Source passage ::
==*==
Terminator 2: Judgment Day


DIRECTOR
James Cameron

SCREENWRITERS
James Cameron
William Wisher

PRODUCER
James Cameron

CINEMATOGRAPHER
Adam Greenberg

MUSIC
Brad Fiedel

EDITORS
Conrad Buff IV
Mark Goldblatt
Richard A. Harris


CAST

Arnold Schwarzenegger (T-800)
Linda Hamilton
(Sarah Connor)
Edward Furlong
(John Connor)
Robert Patrick
(T-1000)
Earl Boen
(Dr. Silberman)
Joe Morton
(Miles Dyson)
S. Epatha Merkerson
(Tarissa Dyson)
Jenette Goldstein
(Janelle Voight)
Xander Berkeley
(Todd Voight)


MPAA rating: R
Running time: 137m
U.S. release: July 3, 1991
Video availability: VHS - DVD


Other James Cameron films
reviewed on this website:

- Titanic
- True Lies


By now, of course, you've either seen Terminator 2: Judgment Day or made up your mind to miss it. Reviewing it at this point is like reviewing the paint job on a roller coaster. I won't bother with the plot here, largely because there really isn't one. T2 is, for all its flash and fury, a rehash of the brilliant 1984 original, lacking that film's tautness.

But still! I enjoyed T2 as much as I did the other two great American entertainments of the year thus far (The Silence of the Lambs and Thelma & Louise, for those keeping score). And it's unquestionably a top-drawer sequel, with all the mayhem and power $100 million can buy; it's a big monster toy. James Cameron, who directed both Terminator films, is a genuine visionary, an obsessional maximalist; even if you find nitpicks here and there -- and you do -- T2 still bowls you over. Cameron may only make preposterous, excessive epics laden with hardware, but nobody does it better. In T2, he's in his element -- he has huge toys to play with.

The violence in Cameron's films goes so far past what you're used to that it becomes bone-crunching slapstick. Example: When the good Terminator (Arnold Schwarzenegger), the older, weaker T-800 model, and the evil Terminator (Robert Patrick), the ominously bland and frighteningly resourceful T-1000, first meet about half an hour into the movie, they spend a minute or two throwing each other through walls. No, wait. Go back and read that again. Throwing each other through walls. These are not flimsy walls, either; these are concrete walls. "Excessive" is the word that keeps popping to mind.
==*==
The data ::
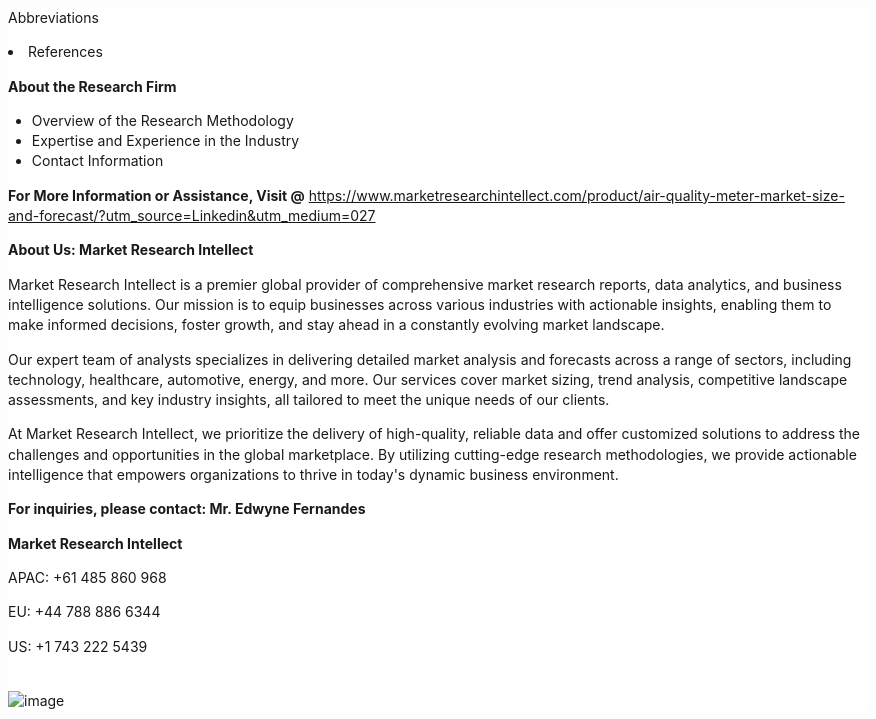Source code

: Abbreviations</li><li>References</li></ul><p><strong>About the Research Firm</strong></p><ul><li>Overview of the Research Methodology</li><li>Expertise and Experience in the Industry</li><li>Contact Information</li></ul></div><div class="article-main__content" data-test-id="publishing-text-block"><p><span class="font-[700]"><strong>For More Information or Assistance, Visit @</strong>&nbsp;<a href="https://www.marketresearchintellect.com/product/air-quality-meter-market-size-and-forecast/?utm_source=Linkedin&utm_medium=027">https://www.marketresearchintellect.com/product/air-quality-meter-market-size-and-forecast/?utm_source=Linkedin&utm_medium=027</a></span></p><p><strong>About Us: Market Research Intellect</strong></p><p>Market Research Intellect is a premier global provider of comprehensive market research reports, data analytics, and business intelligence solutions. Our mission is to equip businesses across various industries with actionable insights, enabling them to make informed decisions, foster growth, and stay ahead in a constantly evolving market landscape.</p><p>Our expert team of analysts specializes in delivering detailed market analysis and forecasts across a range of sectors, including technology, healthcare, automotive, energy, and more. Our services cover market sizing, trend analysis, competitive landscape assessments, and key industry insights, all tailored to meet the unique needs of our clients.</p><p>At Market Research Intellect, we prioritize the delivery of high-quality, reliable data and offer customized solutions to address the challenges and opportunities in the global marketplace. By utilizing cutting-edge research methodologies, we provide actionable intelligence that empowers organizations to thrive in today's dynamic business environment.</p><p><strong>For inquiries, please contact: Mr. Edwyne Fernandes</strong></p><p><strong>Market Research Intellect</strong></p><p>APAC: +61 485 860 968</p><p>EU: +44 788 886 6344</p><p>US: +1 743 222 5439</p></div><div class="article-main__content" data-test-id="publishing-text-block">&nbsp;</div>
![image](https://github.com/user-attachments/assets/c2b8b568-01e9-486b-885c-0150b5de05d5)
==*==
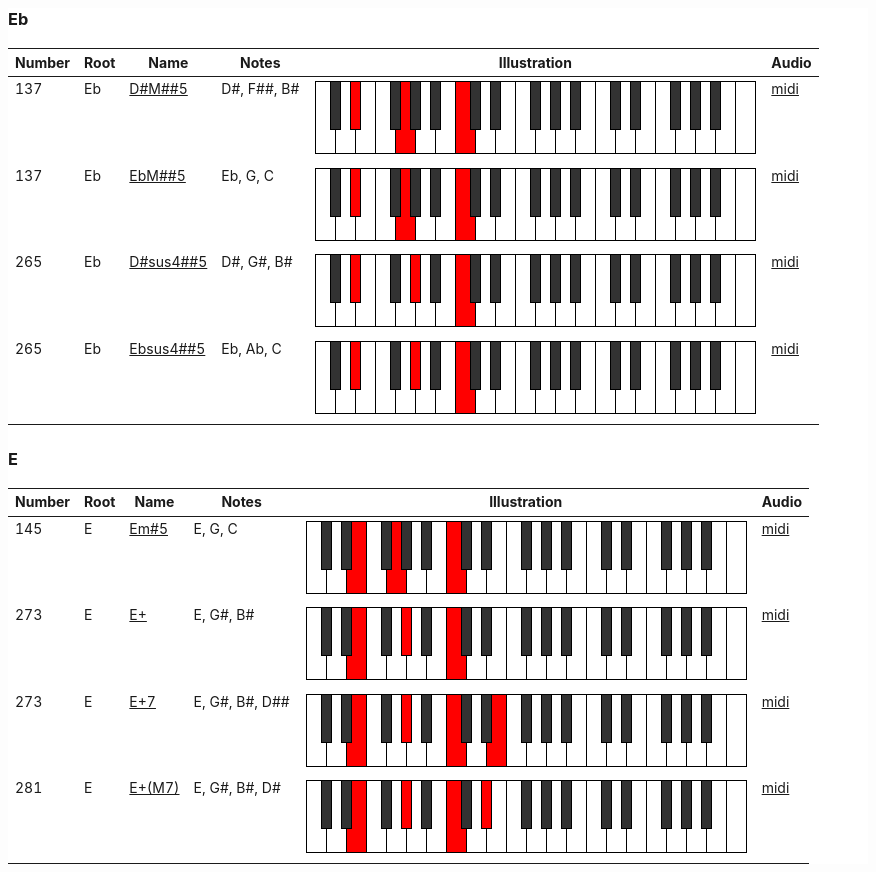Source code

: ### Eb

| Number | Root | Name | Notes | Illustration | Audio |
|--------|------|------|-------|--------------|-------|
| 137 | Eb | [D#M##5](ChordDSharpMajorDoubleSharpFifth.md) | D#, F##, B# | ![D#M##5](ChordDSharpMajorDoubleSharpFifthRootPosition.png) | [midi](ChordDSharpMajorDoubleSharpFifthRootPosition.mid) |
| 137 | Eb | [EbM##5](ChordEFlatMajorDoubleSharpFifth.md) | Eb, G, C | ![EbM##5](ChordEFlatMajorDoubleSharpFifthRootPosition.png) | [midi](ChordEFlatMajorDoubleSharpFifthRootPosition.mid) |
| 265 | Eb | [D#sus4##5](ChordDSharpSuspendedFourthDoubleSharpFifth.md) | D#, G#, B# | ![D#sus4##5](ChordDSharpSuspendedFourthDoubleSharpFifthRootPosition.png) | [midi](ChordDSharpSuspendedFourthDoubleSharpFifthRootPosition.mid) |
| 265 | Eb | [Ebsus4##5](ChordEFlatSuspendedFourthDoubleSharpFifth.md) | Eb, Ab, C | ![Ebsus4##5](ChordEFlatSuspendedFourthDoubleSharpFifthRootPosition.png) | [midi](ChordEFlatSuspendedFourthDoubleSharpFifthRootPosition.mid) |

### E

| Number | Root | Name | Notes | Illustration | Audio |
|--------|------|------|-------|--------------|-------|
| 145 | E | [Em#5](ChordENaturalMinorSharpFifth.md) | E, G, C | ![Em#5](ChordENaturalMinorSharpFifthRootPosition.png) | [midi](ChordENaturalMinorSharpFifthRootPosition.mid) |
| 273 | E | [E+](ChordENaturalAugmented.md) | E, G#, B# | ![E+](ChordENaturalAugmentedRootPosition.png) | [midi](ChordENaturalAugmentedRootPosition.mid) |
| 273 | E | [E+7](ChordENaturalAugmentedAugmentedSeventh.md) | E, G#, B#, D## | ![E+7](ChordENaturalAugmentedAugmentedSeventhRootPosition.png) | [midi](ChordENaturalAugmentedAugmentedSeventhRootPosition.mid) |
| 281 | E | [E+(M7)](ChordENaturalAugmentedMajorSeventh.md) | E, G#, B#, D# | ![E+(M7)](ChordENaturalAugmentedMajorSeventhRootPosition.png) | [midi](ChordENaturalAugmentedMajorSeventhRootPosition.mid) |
==*==
Work to complete ::
(A) Which two films does the Terminator 2 review name as the other great American entertainments of the year thus far?
(B) Echo the part of the Terminator 2 review that begins at the words "Other James Cameron" and stops after the words "that film's tautness.".
The entries above are not required for what follows.

Answers to the exercises ::
(A) The Silence of the Lambs and Thelma & Louise.

(B)
Other James Cameron films
reviewed on this website:

- Titanic
- True Lies


By now, of course, you've either seen Terminator 2: Judgment Day or made up your mind to miss it. Reviewing it at this point is like reviewing the paint job on a roller coaster. I won't bother with the plot here, largely because there really isn't one. T2 is, for all its flash and fury, a rehash of the brilliant 1984 original, lacking that film's tautness.